_Exercise requirements:_ Reproduce all records word for word.

_Supplied information:_
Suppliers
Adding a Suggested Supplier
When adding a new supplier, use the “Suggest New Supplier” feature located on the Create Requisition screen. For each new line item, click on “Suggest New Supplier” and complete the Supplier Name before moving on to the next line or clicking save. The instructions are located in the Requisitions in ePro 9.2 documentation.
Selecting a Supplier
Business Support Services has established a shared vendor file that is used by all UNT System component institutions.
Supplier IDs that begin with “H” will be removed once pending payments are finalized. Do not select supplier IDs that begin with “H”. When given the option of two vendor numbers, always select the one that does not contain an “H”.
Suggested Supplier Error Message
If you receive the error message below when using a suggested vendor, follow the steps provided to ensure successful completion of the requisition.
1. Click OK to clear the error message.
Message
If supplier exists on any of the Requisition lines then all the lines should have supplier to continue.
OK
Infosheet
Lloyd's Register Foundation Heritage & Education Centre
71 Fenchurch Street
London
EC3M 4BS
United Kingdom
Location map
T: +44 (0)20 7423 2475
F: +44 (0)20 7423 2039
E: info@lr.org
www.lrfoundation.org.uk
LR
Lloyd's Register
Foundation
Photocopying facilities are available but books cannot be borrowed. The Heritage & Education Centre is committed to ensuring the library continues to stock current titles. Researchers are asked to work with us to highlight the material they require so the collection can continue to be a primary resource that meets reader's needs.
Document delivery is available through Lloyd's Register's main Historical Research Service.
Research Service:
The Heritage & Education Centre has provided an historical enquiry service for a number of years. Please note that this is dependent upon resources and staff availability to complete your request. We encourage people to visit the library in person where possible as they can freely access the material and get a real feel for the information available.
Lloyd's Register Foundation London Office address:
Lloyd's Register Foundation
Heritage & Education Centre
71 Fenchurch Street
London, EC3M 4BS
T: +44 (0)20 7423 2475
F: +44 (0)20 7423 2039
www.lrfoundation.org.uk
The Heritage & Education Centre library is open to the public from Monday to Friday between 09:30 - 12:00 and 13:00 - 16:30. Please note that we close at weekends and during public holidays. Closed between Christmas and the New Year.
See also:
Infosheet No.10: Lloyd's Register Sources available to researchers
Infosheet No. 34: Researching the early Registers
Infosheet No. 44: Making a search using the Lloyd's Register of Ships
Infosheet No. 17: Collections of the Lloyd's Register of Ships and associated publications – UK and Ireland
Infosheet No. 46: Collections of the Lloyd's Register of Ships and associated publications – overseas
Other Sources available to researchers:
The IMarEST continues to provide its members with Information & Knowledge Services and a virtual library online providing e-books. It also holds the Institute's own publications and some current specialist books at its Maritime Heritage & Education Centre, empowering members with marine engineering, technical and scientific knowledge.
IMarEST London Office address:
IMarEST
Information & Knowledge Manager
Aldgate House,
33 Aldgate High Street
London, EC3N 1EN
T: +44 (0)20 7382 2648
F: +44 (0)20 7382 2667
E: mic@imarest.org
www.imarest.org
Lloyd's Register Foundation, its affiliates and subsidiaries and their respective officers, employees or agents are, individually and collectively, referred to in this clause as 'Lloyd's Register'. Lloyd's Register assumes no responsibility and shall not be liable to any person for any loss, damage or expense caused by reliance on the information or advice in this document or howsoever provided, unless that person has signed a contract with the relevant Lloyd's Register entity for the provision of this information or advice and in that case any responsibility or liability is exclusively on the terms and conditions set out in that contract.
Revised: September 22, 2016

_Answer to this exercise:_
Suppliers
Adding a Suggested Supplier
When adding a new supplier, use the “Suggest New Supplier” feature located on the Create Requisition screen. For each new line item, click on “Suggest New Supplier” and complete the Supplier Name before moving on to the next line or clicking save. The instructions are located in the Requisitions in ePro 9.2 documentation.
Selecting a Supplier
Business Support Services has established a shared vendor file that is used by all UNT System component institutions.
Supplier IDs that begin with “H” will be removed once pending payments are finalized. Do not select supplier IDs that begin with “H”. When given the option of two vendor numbers, always select the one that does not contain an “H”.
Suggested Supplier Error Message
If you receive the error message below when using a suggested vendor, follow the steps provided to ensure successful completion of the requisition.
1. Click OK to clear the error message.
Message
If supplier exists on any of the Requisition lines then all the lines should have supplier to continue.
OK
Infosheet
Lloyd's Register Foundation Heritage & Education Centre
71 Fenchurch Street
London
EC3M 4BS
United Kingdom
Location map
T: +44 (0)20 7423 2475
F: +44 (0)20 7423 2039
E: info@lr.org
www.lrfoundation.org.uk
LR
Lloyd's Register
Foundation
Photocopying facilities are available but books cannot be borrowed. The Heritage & Education Centre is committed to ensuring the library continues to stock current titles. Researchers are asked to work with us to highlight the material they require so the collection can continue to be a primary resource that meets reader's needs.
Document delivery is available through Lloyd's Register's main Historical Research Service.
Research Service:
The Heritage & Education Centre has provided an historical enquiry service for a number of years. Please note that this is dependent upon resources and staff availability to complete your request. We encourage people to visit the library in person where possible as they can freely access the material and get a real feel for the information available.
Lloyd's Register Foundation London Office address:
Lloyd's Register Foundation
Heritage & Education Centre
71 Fenchurch Street
London, EC3M 4BS
T: +44 (0)20 7423 2475
F: +44 (0)20 7423 2039
www.lrfoundation.org.uk
The Heritage & Education Centre library is open to the public from Monday to Friday between 09:30 - 12:00 and 13:00 - 16:30. Please note that we close at weekends and during public holidays. Closed between Christmas and the New Year.
See also:
Infosheet No.10: Lloyd's Register Sources available to researchers
Infosheet No. 34: Researching the early Registers
Infosheet No. 44: Making a search using the Lloyd's Register of Ships
Infosheet No. 17: Collections of the Lloyd's Register of Ships and associated publications – UK and Ireland
Infosheet No. 46: Collections of the Lloyd's Register of Ships and associated publications – overseas
Other Sources available to researchers:
The IMarEST continues to provide its members with Information & Knowledge Services and a virtual library online providing e-books. It also holds the Institute's own publications and some current specialist books at its Maritime Heritage & Education Centre, empowering members with marine engineering, technical and scientific knowledge.
IMarEST London Office address:
IMarEST
Information & Knowledge Manager
Aldgate House,
33 Aldgate High Street
London, EC3N 1EN
T: +44 (0)20 7382 2648
F: +44 (0)20 7382 2667
E: mic@imarest.org
www.imarest.org
Lloyd's Register Foundation, its affiliates and subsidiaries and their respective officers, employees or agents are, individually and collectively, referred to in this clause as 'Lloyd's Register'. Lloyd's Register assumes no responsibility and shall not be liable to any person for any loss, damage or expense caused by reliance on the information or advice in this document or howsoever provided, unless that person has signed a contract with the relevant Lloyd's Register entity for the provision of this information or advice and in that case any responsibility or liability is exclusively on the terms and conditions set out in that contract.
Revised: September 22, 2016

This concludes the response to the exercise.